# 1957 Schwinn Hornet



## schwinnguyinohio (Jan 12, 2022)

Picked this one up today , never had one of these before .


----------



## sworley (Jan 12, 2022)

Gorgeous! That tu-tone blue is very nice!


----------



## The Carolina Rambler (Jan 12, 2022)

schwinnguyinohio said:


> Picked this one up today , never had one of these before .
> 
> View attachment 1547428



Wow, that's a nice one!  I would go as far as to say that is probably in the top 5 nicest Schwinn Hornets I have ever seen.  Super color, and someone took really good care of it over the years


----------



## schwinnguyinohio (Jan 12, 2022)

Thank you , I’m excited to clean it up. I think I’ll keep the original rear rim to put back on later, but add a kickback for riding this summer .


----------



## coasterbrakejunkie1969 (Jan 12, 2022)

Beautiful bike, love the blue. Yes 2 speeds are awesome


----------



## Rivnut (Jan 13, 2022)

*Deluxe *Hornet has the springer fork and chrome rims with whitewall tires, Rocket ray headlight rather than torpedo headlight.


----------



## Tim s (Jan 14, 2022)

Very nice! Tim


----------



## OZ1972 (Jan 14, 2022)

Sweet bike Ron !


----------



## Rivnut (Jan 15, 2022)

▸ **WORK TO COMPLETE**:
**1.** How would you render the sentence "Beautiful bike, love the blue." from the Schwinn Hornet thread in Spanish?
**2.** Answer these from the Schwinn Hornet thread:
(a) What date did schwinnguyinohio make the first post?
(b) What does the original poster plan to add for riding this summer?
(c) According to Rivnut, which headlight does the Deluxe Hornet have instead of the torpedo headlight?
**3.** Can you quote the stretch of the Schwinn Hornet thread from "Wow, that's a" through "this summer ."?
The records after this point are separate material, not part of the Schwinn Hornet thread.

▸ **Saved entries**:
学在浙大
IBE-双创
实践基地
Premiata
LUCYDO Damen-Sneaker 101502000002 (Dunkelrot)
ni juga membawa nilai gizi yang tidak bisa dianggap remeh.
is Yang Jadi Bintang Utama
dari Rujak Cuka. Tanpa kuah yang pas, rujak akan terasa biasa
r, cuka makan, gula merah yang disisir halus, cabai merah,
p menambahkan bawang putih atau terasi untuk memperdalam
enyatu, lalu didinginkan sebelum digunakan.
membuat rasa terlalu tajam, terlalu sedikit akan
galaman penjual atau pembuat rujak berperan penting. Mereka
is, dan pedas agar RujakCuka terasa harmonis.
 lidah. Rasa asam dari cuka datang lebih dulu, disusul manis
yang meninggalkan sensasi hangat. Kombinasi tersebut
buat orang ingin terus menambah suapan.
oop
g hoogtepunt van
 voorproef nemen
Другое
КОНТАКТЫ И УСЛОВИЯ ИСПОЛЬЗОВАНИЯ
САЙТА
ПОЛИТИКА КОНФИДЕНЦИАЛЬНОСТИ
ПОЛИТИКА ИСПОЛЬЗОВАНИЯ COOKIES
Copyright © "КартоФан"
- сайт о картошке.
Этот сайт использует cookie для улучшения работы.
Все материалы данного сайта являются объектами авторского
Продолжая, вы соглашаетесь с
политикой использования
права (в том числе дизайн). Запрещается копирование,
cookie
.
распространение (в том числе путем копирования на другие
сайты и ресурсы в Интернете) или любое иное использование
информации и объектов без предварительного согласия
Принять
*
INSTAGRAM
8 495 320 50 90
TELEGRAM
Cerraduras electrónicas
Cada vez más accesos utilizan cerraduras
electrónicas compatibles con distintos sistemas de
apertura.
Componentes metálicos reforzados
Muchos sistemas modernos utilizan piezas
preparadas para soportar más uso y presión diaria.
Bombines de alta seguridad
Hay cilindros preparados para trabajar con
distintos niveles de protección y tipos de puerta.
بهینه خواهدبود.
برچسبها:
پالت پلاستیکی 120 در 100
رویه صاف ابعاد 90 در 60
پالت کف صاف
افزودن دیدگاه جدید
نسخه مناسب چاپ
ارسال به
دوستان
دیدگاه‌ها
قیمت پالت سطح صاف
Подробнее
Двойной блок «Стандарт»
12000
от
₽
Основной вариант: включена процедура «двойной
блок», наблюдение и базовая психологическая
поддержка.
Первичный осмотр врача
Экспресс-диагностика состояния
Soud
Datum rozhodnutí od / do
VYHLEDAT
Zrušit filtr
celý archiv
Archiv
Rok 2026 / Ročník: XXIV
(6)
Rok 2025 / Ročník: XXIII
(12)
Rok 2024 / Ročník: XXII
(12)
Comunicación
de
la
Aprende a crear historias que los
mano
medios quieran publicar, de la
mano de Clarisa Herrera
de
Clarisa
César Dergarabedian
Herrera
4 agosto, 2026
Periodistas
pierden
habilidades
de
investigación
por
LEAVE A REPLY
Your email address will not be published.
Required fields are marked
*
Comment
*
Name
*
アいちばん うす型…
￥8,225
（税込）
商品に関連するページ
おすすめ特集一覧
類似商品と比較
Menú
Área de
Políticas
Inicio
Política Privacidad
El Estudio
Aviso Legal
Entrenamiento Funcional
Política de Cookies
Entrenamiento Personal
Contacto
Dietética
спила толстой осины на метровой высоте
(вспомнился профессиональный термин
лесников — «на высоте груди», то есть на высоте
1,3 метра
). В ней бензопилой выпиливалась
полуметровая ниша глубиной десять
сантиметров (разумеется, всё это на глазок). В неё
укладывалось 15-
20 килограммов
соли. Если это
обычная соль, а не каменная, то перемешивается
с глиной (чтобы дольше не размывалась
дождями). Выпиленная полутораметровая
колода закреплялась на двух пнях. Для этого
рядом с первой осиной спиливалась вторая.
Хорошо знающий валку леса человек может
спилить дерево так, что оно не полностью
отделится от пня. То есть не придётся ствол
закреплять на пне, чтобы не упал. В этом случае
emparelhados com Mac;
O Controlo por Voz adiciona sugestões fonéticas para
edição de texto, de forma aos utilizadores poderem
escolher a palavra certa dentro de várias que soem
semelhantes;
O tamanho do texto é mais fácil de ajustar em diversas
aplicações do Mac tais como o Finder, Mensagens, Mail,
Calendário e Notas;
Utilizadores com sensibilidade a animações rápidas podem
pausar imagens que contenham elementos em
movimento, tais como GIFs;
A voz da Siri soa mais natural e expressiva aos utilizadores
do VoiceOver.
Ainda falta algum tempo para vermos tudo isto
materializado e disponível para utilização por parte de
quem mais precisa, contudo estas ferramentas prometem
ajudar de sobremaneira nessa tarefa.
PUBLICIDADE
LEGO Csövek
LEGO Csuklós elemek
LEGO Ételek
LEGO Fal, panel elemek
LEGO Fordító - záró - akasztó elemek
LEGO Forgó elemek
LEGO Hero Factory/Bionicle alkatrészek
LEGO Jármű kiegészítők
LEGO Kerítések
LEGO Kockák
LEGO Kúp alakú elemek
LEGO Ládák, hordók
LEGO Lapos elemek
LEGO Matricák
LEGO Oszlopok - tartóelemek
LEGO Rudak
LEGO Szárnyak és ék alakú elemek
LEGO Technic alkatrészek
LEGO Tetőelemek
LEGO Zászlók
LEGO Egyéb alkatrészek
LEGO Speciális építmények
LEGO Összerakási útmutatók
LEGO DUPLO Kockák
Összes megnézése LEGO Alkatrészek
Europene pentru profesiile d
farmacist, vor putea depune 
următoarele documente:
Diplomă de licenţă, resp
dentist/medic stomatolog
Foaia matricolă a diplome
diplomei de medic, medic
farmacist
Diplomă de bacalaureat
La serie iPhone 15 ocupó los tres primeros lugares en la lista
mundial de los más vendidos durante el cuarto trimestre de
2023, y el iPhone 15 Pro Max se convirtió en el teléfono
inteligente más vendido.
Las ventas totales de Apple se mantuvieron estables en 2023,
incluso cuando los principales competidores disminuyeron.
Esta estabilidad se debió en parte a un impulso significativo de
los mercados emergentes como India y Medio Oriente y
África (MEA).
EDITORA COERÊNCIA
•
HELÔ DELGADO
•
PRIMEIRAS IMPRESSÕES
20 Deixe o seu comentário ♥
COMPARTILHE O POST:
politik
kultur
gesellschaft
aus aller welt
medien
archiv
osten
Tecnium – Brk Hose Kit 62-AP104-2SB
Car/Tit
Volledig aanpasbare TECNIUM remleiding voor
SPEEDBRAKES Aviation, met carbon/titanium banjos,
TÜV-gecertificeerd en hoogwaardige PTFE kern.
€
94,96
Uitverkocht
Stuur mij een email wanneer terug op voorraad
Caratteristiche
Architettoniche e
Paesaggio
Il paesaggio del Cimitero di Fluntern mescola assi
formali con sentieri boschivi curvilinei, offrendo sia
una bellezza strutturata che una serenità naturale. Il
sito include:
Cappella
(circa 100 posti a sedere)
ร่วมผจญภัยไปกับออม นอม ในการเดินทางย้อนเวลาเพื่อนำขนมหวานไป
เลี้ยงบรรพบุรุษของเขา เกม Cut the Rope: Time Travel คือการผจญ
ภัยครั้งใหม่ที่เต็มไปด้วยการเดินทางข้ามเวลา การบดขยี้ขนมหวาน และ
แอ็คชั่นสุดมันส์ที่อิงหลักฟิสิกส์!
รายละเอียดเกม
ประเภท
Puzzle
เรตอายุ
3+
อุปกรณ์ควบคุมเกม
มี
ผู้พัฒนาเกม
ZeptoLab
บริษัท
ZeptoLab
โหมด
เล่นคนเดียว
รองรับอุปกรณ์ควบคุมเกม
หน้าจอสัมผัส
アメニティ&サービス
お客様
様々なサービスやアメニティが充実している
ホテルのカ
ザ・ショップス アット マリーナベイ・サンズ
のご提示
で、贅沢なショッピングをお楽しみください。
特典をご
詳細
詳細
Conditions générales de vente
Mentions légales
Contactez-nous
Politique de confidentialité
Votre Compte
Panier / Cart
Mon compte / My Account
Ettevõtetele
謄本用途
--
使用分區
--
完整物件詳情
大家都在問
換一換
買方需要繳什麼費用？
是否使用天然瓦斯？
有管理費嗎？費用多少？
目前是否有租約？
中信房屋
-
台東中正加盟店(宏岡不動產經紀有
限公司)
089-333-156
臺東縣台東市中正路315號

▸ **EXERCISE ANSWERS**:
**1.** Bicicleta preciosa, me encanta el azul.

**2.**
(a) Jan 12, 2022
(b) A kickback
(c) The Rocket ray headlight

**3.**
Wow, that's a nice one!  I would go as far as to say that is probably in the top 5 nicest Schwinn Hornets I have ever seen.  Super color, and someone took really good care of it over the years


----------



## schwinnguyinohio (Jan 12, 2022)

Thank you , I’m excited to clean it up. I think I’ll keep the original rear rim to put back on later, but add a kickback for riding this summer .